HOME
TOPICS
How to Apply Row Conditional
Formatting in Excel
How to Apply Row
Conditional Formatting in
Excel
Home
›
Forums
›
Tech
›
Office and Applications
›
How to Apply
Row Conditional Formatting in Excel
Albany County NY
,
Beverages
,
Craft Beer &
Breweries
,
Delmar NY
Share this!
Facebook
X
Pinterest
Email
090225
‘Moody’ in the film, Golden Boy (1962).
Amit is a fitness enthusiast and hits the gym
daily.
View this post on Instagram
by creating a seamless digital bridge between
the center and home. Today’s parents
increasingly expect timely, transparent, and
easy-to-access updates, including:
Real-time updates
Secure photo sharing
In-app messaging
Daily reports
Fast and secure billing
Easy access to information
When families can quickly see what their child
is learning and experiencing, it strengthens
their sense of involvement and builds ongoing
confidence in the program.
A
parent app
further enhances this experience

**Exercise instructions**
Format every line of the data above as a JSON list of strings, one string per line, leaving out any blank lines.

**Output for this exercise**
[
  "HOME",
  "TOPICS",
  "How to Apply Row Conditional",
  "Formatting in Excel",
  "How to Apply Row",
  "Conditional Formatting in",
  "Excel",
  "Home",
  "›",
  "Forums",
  "›",
  "Tech",
  "›",
  "Office and Applications",
  "›",
  "How to Apply",
  "Row Conditional Formatting in Excel",
  "Albany County NY",
  ",",
  "Beverages",
  ",",
  "Craft Beer &",
  "Breweries",
  ",",
  "Delmar NY",
  "Share this!",
  "Facebook",
  "X",
  "Pinterest",
  "Email",
  "090225",
  "‘Moody’ in the film, Golden Boy (1962).",
  "Amit is a fitness enthusiast and hits the gym",
  "daily.",
  "View this post on Instagram",
  "by creating a seamless digital bridge between",
  "the center and home. Today’s parents",
  "increasingly expect timely, transparent, and",
  "easy-to-access updates, including:",
  "Real-time updates",
  "Secure photo sharing",
  "In-app messaging",
  "Daily reports",
  "Fast and secure billing",
  "Easy access to information",
  "When families can quickly see what their child",
  "is learning and experiencing, it strengthens",
  "their sense of involvement and builds ongoing",
  "confidence in the program.",
  "A",
  "parent app",
  "further enhances this experience"
]